Doctoral candidate Yun Hao successfully defended her dissertation, "Towards a Better Understanding of Music Playlist Titles and Descriptions," on April 6.
Her committee included Professor J. Stephen Downie (chair); Associate Professor Vetle Torvik; Assistant Professor Nigel Bosch; Xiao Hu, associate professor at The University of Hong Kong; and Andreas Ehmann, manager of research/data science at Pandora Inc.
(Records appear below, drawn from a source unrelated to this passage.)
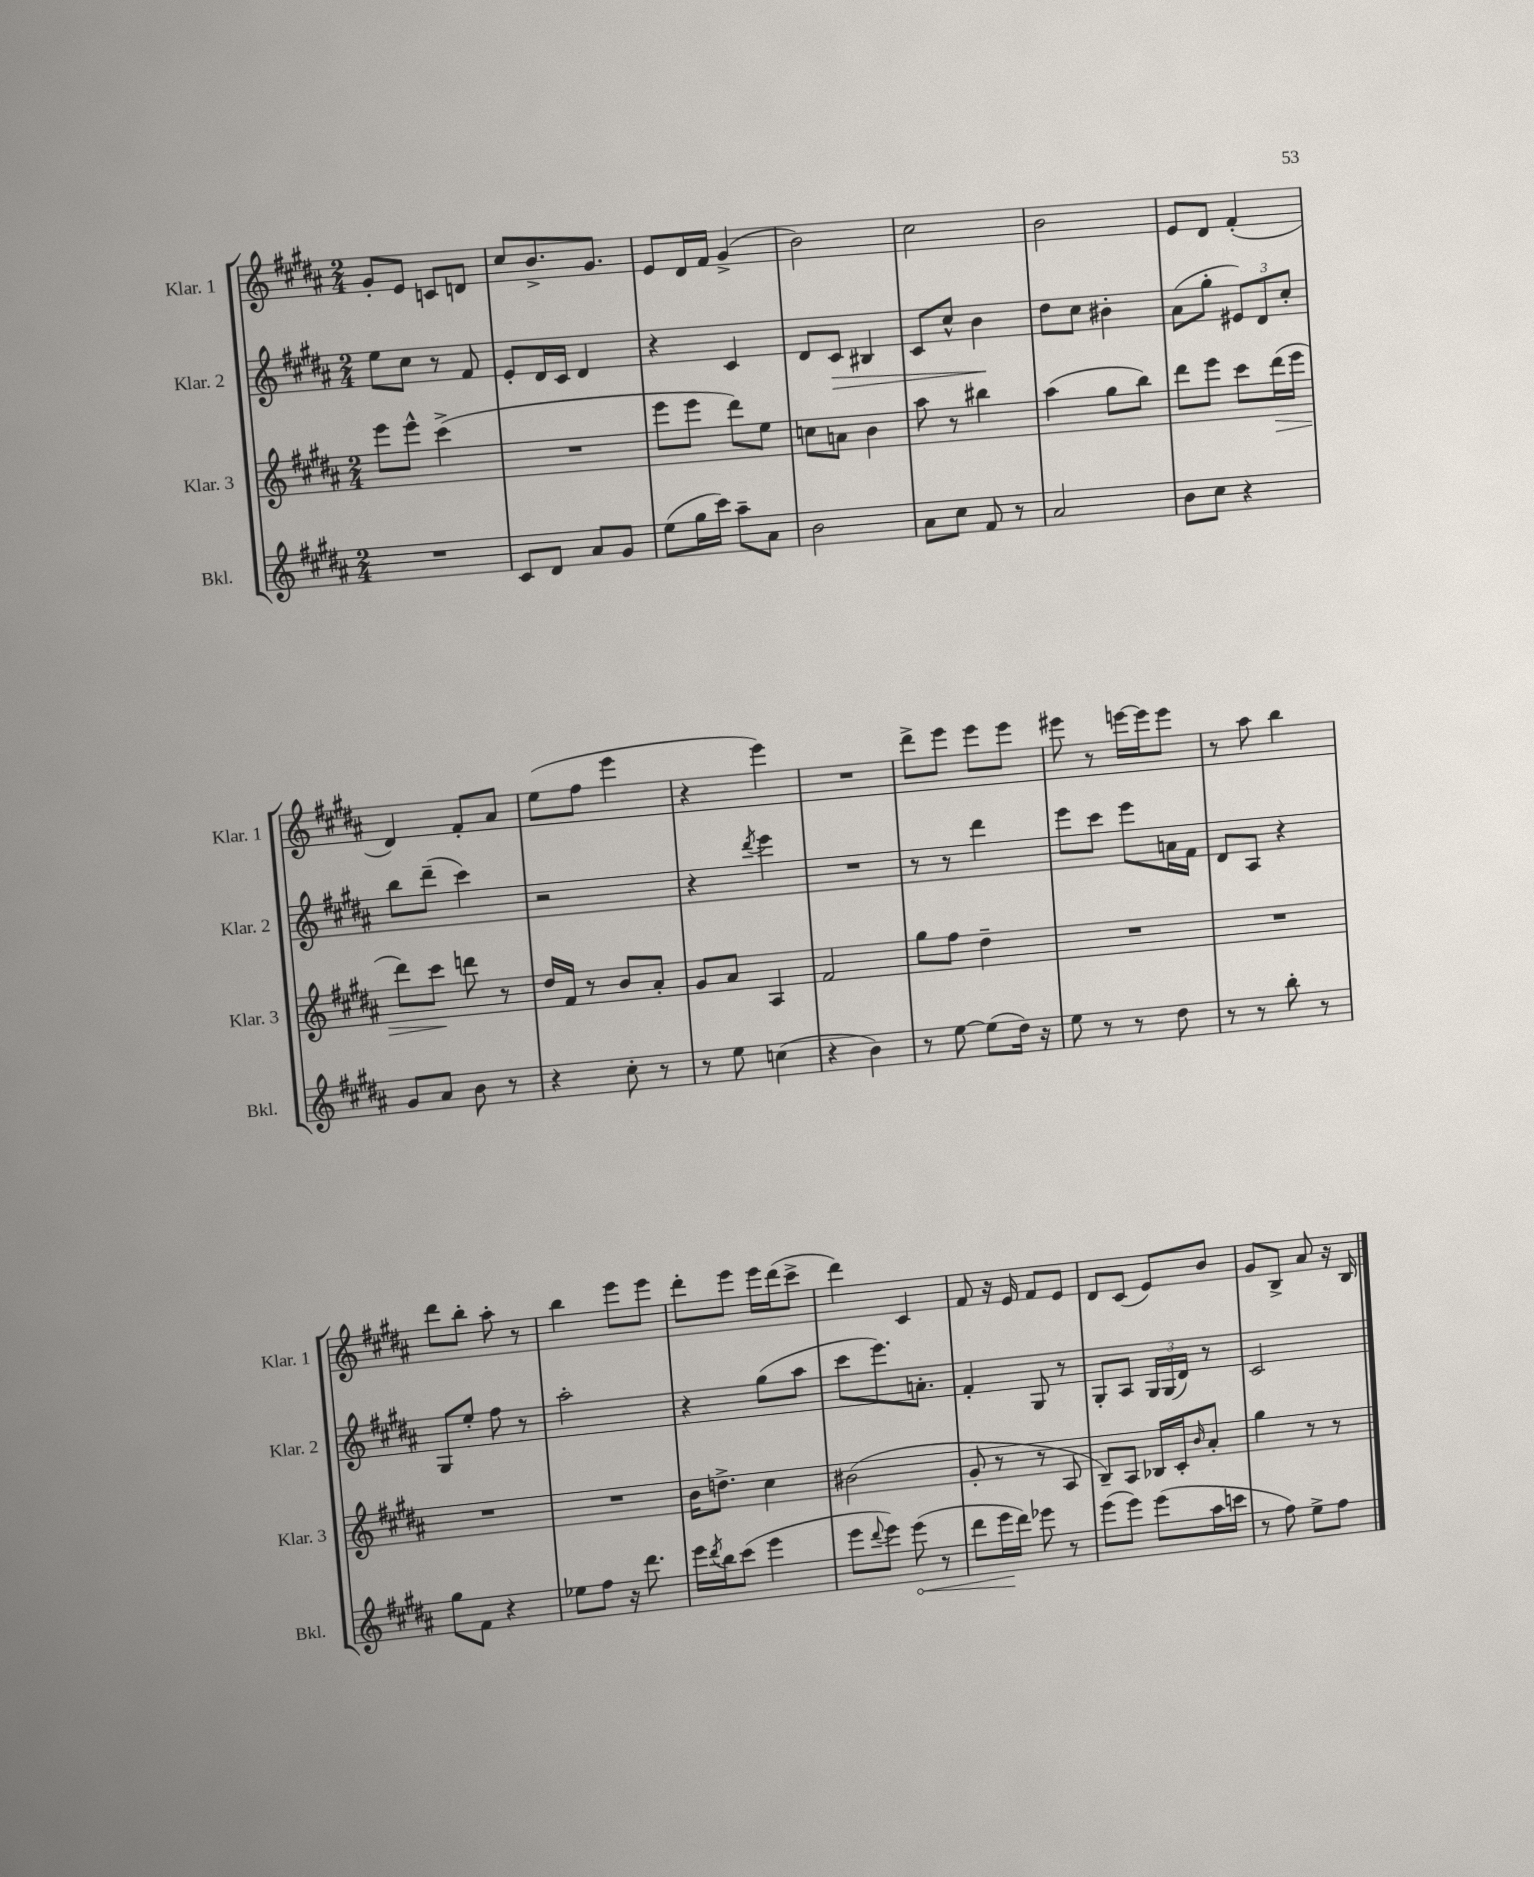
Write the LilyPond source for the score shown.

<<
\new StaffGroup <<
\new Staff = "s0" \with { instrumentName = "Klar. 1" shortInstrumentName = "Klar. 1" } {
    \clef treble \key b \major \numericTimeSignature \time 2/4
    gis'8-. e'8 c'8 d'8 |
    cis''8 b'8.-> gis'8. |
    e'8 dis'16 fis'16 gis'4->( |
    b'2) |
    cis''2 |
    b'2 |
    e'8 dis'8 fis'4-.( |
    dis'4) fis'8-. ais'8 |
    e''8( fis''8 e'''4 |
    r4 e'''4) |
    R2 |
    dis'''8-> e'''8 e'''8 e'''8 |
    eis'''8 r8 e'''16~ e'''16 e'''8 |
    r8 ais''8 b''4 |
    dis'''8 b''8-. ais''8-. r8 |
    b''4 e'''8 e'''8 |
    dis'''8-. e'''8 e'''16 dis'''16( cis'''8-> |
    dis'''4) cis'4 |
    fis'8 r16 e'16 fis'8 e'8 |
    dis'8 cis'8( e'8) b'8 |
    gis'8 b8-> ais'8 r16 b16 \bar "|." |
}
\new Staff = "s1" \with { instrumentName = "Klar. 2" shortInstrumentName = "Klar. 2" } {
    \clef treble \key b \major \numericTimeSignature \time 2/4
    e''8 cis''8 r8 fis'8 |
    e'8-. dis'16 cis'16 dis'4 |
    r4 cis'4 |
    dis'8 cis'8\> bis4 |
    cis'8 cis''8-^ b'4\! |
    dis''8 cis''8 bis'4-. |
    ais'8( gis''8-. \tuplet 3/2 { eis'8) dis'8 cis''8-. } |
    b''8 dis'''8--( cis'''4) |
    r2 |
    r4 \acciaccatura { dis'''8 } e'''4 |
    R2 |
    r8 r8 dis'''4 |
    e'''8 cis'''8 e'''8 a'16 fis'16 |
    dis'8 ais8 r4 |
    gis8 e''8-. fis''8 r8 |
    ais''2-. |
    r4 gis''8( ais''8 |
    cis'''8 e'''8.) a'8.-. |
    fis'4-. gis8 r8 |
    gis8-. ais8 \tuplet 3/2 { gis16 gis16( dis'16) } r8 |
    cis'2 \bar "|." |
}
\new Staff = "s2" \with { instrumentName = "Klar. 3" shortInstrumentName = "Klar. 3" } {
    \clef treble \key b \major \numericTimeSignature \time 2/4
    e'''8 e'''8-^ cis'''4->( |
    R2 |
    e'''8 e'''8 dis'''8) e''8 |
    c''8 a'8 b'4 |
    ais''8 r8 bis''4 |
    ais''4( gis''8 b''8) |
    dis'''8 e'''8 cis'''8 dis'''16\>( e'''16 |
    dis'''8) cis'''8\! d'''8 r8 |
    dis''16 fis'16 r8 b'8 ais'8-. |
    gis'8 ais'8 ais4 |
    fis'2 |
    gis''8 fis''8 dis''4-- |
    R2 |
    R2 |
    R2 |
    R2 |
    b'16 d''8.-> cis''4 |
    bis'2( |
    gis'8-. r8 r8 ais8 |
    b8--) ais8 bes16 cis'16-. \grace { b'16 } ais'8-. |
    gis''4 r8 r8 \bar "|." |
}
\new Staff = "s3" \with { instrumentName = "Bkl." shortInstrumentName = "Bkl." } {
    \clef treble \key b \major \numericTimeSignature \time 2/4
    R2 |
    cis'8 dis'8 ais'8 gis'8 |
    e''8( gis''16 cis'''16) ais''8-- ais'8 |
    b'2 |
    ais'8 cis''8 fis'8 r8 |
    ais'2 |
    b'8 cis''8 r4 |
    gis'8 ais'8 b'8 r8 |
    r4 cis''8-. r8 |
    r8 e''8 c''4( |
    r4 b'4) |
    r8 e''8~ e''8( dis''16) r16 |
    e''8 r8 r8 dis''8 |
    r8 r8 b''8-. r8 |
    gis''8 fis'8 r4 |
    ees''8 fis''8 r16 dis'''8. |
    e'''16 \acciaccatura { dis'''8 } b''16 cis'''8( e'''4 |
    e'''8 \appoggiatura { dis'''8 } e'''8) \once \override Hairpin.circled-tip = ##t e'''8\<( r8 |
    dis'''8 e'''16\! dis'''16) ees'''8 r8 |
    e'''8( e'''8) e'''8( ais''16 c'''16 |
    r8 fis''8) e''8-> fis''8 \bar "|." |
}
>>
>>
\layout { \context { \Score \remove "Bar_number_engraver" } }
Abstract: Music playlists, either user-generated or curated by music streaming services, often come with titles and descriptions. Although informative, these titles and descriptions make up a sparse and noisy semantic space that is challenging to be leveraged for tasks such as making music recommendations. This dissertation is dedicated to developing a better understanding of playlist titles and descriptions by leveraging track sequences in playlists. Specifically, work has been done to capture latent patterns in tracks by an embedding approach, and the latent patterns are found to be well aligned with the organizing principles of mix tapes identified more than a decade ago. Effectiveness of the latent patterns is evaluated by the task of generating descriptive keywords/tags for playlists given tracks, indicating that the latent patterns learned from tracks in playlists are able to provide a good understanding of playlist titles and descriptions. The identified latent patterns are further leveraged to improve model performance on the task of predicting missing tracks given playlist titles and descriptions. Experimental results show that the proposed models yield improvements to the task, especially when playlist descriptions are provided as model input in addition to titles. Main contributions of this work include (1) providing a better solution to dealing with "cold-start'' playlists in music recommender systems, and (2) proposing an effective approach to automatically generating descriptive keywords/tags for playlists using track sequences.